## The problem
Answer these questions using the passage on the CFPB and debt collection, one answer per line:
1. In what month did the CFPB issue its two bulletins to debt collectors?
2. Which act did the CFPB say card issuers would violate by using unfair, deceptive, or abusive practices when collecting debt?
3. What did the CFPB start accepting in its database?

## Document passage
On CFPB, Debt Collection and Wasting Government Resources

On CFPB, Debt Collection and Wasting Government Resources

Regular readers may recall that, back in July, the Consumer Financial Protection Bureau (CFPB) issued two separate bulletins to put debt collectors on notice about their debt collection practices. The bureau reminded debt collectors that under the Fair Debt Collection Practices Act (FDCPA) it was illegal to “harass, oppress, or abuse any person”, to “use false, deceptive or misleading representation” or to use “use any unfair or unconscionable means” in connection with the collection of a debt. The CFPB also informed card issuers that, even though their actions weren’t falling under the FDCPA’s remit, committing unfair, deceptive, or abusive acts or practices when collecting debt would nevertheless violate the Dodd-Frank Act. To make sure that the intended audience took the warning seriously, the CFPB started accepting debt collection complaints in its database.

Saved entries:
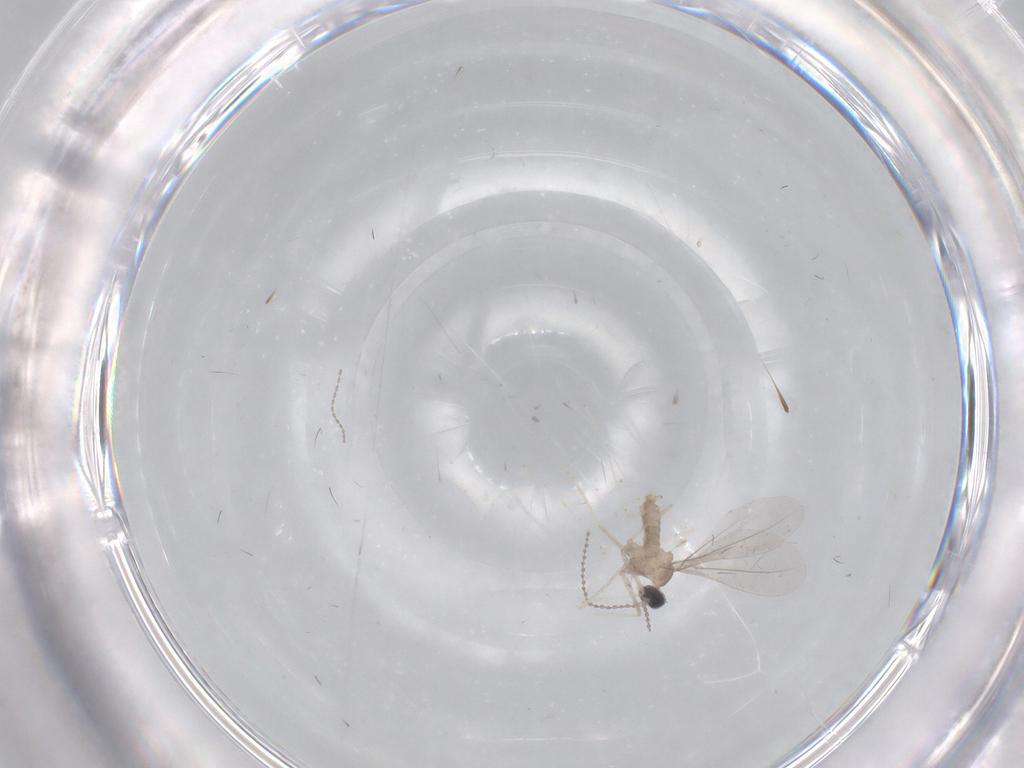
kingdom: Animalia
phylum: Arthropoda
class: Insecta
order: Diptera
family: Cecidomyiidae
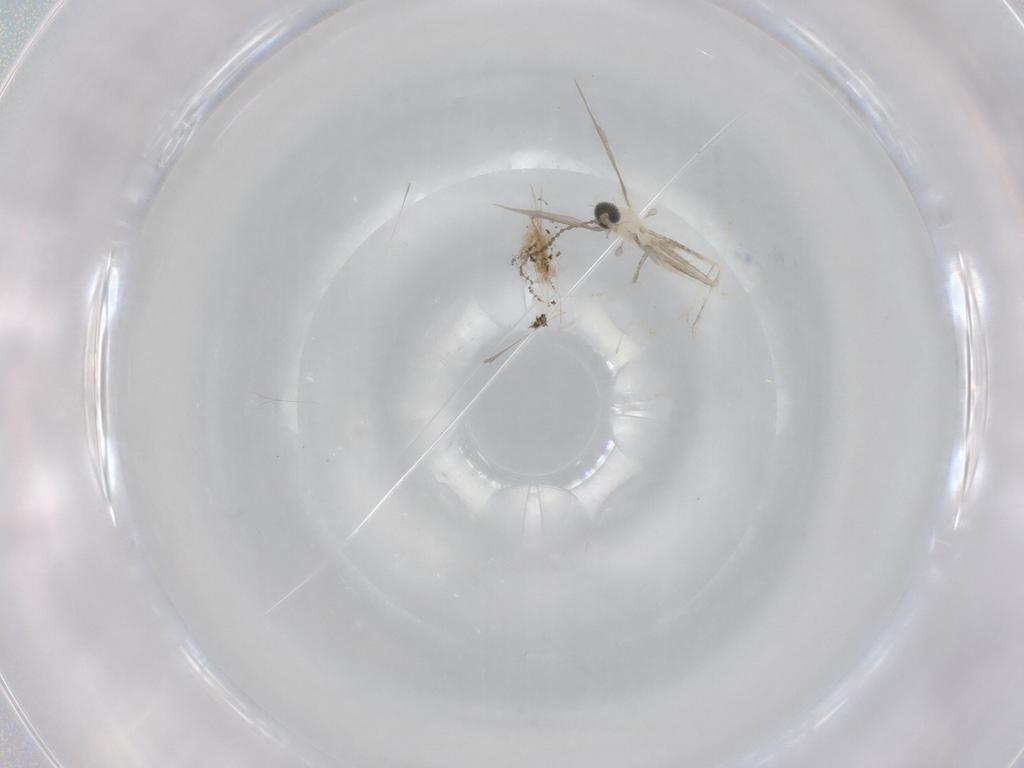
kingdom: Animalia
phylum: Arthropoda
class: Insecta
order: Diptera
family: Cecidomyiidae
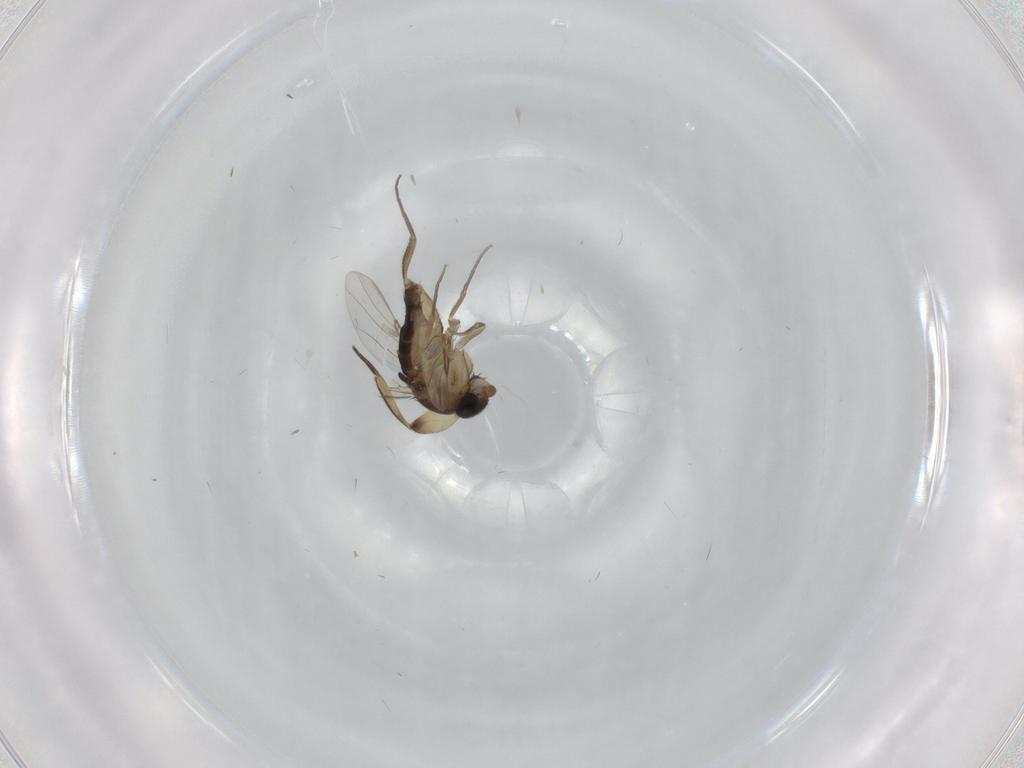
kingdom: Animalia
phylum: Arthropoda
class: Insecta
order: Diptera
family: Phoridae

## Expected output
1. July
2. The Dodd-Frank Act
3. Debt collection complaints